Voilà une découverte qui fait grincer des dents, au sens propre. Dans une grotte de Sibérie, des archéologues russes ont mis au jour une dent de Néandertalien vieille d’environ 60 000 ans, marquée par ce qui ressemble à une intervention volontaire sur une carie. L’humanité préhistorique, qu’on a trop souvent caricaturée en brute épaisse, se révèle une fois encore plus fine qu’on ne l’imaginait.
C’est dans la grotte de Chagyrskaya, au sud de la Sibérie, que la dent a été exhumée. Les analyses détaillées montrent un petit creusement au centre, allant jusqu’à la pulpe dentaire, un signe qui ne colle pas avec une simple usure naturelle. La paléoanthropologue Amélie Vialet, du Muséum national d’histoire naturelle, résume l’intérêt de la pièce: « les auteurs démontrent qu’il y a une vraie intervention pour soigner cette carie. Donc c’est tout à fait nouveau ».
Une pierre taillée, une rotation… et la douleur en prime
Une pierre taillée, une rotation… et la douleur en prime Reste la scène, forcément intrigante. L’étude ne tranche pas: auto-soin, geste de survie réalisé par le patient lui-même, ou aide d’un proche plus habile, une sorte de paléo-dentiste au campement. Pour comprendre le procédé, les chercheurs ont reproduit l’opération sur une dent moderne et arrivent à un outil très simple mais redoutablement précis: une petite pierre taillée utilisée comme une fraise, avec un mouvement de rotation pour forer la zone atteinte.

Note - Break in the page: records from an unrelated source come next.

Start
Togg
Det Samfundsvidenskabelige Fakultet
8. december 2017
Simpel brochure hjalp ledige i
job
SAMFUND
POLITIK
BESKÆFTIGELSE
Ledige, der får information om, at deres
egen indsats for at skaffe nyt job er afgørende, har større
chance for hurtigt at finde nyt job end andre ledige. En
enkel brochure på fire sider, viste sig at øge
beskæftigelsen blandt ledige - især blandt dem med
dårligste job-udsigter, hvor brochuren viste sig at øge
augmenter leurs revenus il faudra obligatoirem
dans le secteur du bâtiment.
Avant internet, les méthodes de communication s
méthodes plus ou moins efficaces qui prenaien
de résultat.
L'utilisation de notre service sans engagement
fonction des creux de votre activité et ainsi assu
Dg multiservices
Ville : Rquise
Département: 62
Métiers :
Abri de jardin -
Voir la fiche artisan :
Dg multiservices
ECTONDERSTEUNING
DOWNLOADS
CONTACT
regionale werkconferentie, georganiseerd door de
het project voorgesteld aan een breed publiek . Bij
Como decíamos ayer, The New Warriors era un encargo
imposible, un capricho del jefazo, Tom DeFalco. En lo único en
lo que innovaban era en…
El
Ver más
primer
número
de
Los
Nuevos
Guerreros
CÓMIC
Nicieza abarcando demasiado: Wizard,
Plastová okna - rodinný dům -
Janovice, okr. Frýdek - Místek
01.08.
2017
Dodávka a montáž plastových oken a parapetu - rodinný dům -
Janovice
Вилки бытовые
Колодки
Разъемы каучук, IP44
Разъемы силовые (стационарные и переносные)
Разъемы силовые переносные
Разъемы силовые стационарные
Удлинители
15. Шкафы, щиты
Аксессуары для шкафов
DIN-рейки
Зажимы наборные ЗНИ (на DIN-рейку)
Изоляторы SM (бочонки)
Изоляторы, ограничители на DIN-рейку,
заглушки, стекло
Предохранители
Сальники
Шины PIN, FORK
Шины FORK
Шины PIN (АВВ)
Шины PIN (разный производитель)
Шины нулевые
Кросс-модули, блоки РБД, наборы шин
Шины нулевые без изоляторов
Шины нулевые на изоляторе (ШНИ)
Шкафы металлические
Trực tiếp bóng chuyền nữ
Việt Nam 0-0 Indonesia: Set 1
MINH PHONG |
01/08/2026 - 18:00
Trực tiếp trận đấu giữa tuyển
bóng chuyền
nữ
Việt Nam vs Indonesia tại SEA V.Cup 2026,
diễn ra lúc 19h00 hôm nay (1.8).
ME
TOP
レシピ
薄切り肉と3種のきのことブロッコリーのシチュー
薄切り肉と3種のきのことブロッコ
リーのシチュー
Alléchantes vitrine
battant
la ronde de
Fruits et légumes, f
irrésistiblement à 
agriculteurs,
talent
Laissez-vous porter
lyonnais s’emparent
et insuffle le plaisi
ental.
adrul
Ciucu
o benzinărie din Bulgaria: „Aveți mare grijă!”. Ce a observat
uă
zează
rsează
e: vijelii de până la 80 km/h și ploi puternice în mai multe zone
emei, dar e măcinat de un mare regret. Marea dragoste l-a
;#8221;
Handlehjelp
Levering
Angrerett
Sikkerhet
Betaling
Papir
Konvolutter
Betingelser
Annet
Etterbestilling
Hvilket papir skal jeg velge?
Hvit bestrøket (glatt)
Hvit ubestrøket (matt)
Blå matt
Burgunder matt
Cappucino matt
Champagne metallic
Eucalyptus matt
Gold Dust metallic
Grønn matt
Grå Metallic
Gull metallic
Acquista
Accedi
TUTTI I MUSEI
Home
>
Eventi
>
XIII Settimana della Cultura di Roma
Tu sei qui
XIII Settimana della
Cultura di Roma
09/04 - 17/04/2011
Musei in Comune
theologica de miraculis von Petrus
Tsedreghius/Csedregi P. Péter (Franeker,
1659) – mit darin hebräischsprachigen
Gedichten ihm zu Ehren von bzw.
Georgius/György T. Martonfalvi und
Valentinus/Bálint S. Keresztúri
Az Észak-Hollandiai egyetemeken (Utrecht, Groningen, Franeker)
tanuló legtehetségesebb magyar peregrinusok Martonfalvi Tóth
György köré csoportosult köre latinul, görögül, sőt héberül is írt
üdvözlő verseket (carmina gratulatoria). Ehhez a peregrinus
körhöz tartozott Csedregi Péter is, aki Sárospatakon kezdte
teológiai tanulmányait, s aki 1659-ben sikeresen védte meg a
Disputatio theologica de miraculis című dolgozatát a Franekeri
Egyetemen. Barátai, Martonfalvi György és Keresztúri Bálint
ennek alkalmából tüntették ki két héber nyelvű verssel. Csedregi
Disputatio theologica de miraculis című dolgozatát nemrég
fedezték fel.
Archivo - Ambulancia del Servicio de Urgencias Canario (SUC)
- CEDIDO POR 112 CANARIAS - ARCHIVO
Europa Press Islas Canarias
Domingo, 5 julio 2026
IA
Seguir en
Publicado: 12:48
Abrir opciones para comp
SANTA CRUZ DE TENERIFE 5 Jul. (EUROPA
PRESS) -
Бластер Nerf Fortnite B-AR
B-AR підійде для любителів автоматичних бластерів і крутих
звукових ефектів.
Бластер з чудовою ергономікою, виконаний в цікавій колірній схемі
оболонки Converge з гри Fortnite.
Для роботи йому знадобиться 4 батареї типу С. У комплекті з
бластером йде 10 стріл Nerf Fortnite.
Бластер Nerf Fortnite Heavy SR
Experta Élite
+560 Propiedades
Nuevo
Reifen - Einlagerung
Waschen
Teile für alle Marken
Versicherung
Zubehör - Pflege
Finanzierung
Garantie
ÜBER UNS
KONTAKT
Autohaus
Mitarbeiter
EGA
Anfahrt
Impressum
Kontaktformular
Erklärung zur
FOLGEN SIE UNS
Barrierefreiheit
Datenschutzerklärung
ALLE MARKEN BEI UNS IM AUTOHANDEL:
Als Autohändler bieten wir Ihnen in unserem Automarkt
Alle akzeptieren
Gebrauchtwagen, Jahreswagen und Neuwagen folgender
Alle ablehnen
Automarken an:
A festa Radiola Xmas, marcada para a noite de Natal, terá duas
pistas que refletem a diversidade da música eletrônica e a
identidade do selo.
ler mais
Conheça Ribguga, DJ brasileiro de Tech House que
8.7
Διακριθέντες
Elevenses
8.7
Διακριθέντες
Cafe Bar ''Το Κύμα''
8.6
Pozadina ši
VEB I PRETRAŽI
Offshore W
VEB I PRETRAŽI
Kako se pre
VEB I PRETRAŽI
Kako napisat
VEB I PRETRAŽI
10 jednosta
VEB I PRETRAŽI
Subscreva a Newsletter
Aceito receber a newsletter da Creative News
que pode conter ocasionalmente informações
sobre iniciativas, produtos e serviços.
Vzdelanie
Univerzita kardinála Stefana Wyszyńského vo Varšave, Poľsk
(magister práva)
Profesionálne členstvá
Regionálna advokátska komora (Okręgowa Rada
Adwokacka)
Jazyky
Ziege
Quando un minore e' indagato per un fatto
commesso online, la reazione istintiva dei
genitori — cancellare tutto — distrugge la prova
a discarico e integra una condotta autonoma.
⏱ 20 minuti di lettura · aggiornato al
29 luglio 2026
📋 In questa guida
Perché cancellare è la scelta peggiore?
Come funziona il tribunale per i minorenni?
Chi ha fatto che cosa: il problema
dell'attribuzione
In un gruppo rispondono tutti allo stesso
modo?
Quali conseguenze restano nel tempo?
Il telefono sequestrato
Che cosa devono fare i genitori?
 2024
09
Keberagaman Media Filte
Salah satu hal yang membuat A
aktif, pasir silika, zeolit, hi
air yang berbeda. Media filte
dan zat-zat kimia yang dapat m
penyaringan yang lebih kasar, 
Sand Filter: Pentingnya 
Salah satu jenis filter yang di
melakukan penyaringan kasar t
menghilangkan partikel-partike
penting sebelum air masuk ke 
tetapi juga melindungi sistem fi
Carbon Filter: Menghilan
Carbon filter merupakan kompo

On imagine sans peine l’épreuve. Percer une dent sans fauteuil inclinable ni petite musique de salle d’attente, c’est une expérience qui a dû laisser des souvenirs. Pourtant, l’hypothèse d’une intervention totalement à cru n’est pas la seule : les Néandertaliens savaient aussi tirer des plantes des substances aux effets antalgiques, proches de ce que l’on associe à l’aspirine ou à certains antibiotiques naturels. Le tableau change: moins de sauvagerie, plus de connaissances pratiques, accumulées et transmises.
Ce fragment d’émail et de douleur raconte finalement une histoire plus large, celle d’un groupe humain capable d’anticiper, d’inventer un geste technique et de s’attaquer à un mal banal mais handicapant. À 60 000 ans de distance, cette dent trouée met sous une autre lumière la vie quotidienne de Néandertal, faite de savoir-faire, de soins et sans doute d’entraide, un fil discret qui continue de se tendre à mesure que les fouilles parlent.